Task to complete:
Please repeat only the lines below starting at the line that holds "vfov_deg: 24.0" and ending at the line that holds "f_number: 4.5", exactly, with both of those lines included and every picture omitted.

Lens and sensor parameters:
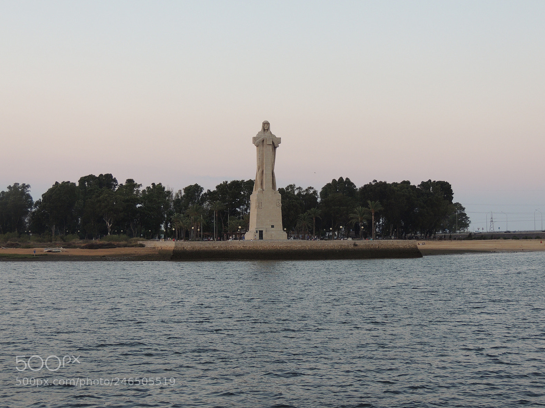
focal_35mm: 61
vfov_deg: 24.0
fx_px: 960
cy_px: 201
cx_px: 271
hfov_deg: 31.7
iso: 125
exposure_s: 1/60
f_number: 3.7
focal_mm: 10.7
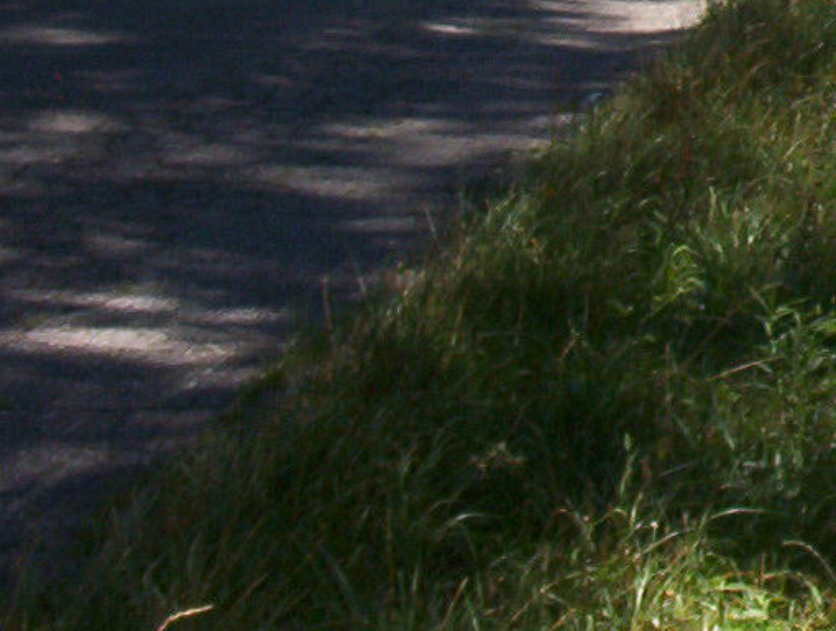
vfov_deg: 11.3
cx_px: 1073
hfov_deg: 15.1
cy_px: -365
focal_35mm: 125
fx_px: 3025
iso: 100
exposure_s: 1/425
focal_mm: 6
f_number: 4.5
--
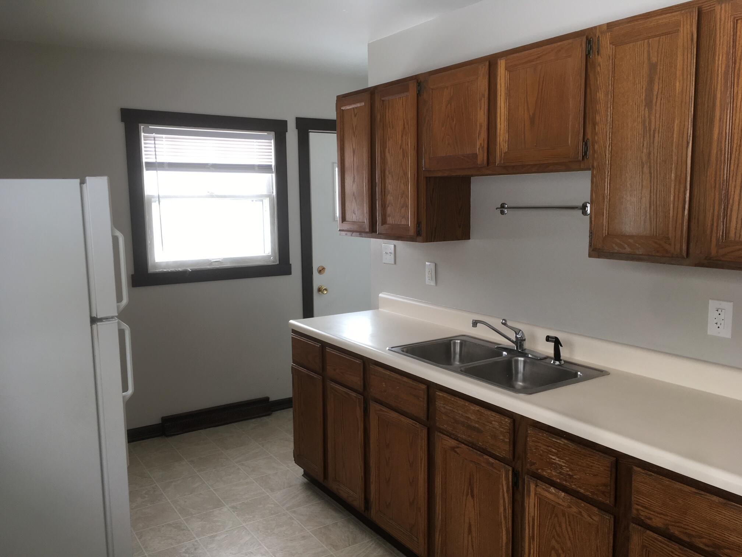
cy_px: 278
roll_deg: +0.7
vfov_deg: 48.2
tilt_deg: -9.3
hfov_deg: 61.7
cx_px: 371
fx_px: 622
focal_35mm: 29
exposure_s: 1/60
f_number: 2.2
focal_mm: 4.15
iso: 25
---
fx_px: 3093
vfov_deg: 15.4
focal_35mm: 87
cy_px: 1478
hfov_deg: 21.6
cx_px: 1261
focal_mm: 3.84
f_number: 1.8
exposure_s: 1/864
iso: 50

Solution for this problem:
vfov_deg: 24.0
fx_px: 960
cy_px: 201
cx_px: 271
hfov_deg: 31.7
iso: 125
exposure_s: 1/60
f_number: 3.7
focal_mm: 10.7
vfov_deg: 11.3
cx_px: 1073
hfov_deg: 15.1
cy_px: -365
focal_35mm: 125
fx_px: 3025
iso: 100
exposure_s: 1/425
focal_mm: 6
f_number: 4.5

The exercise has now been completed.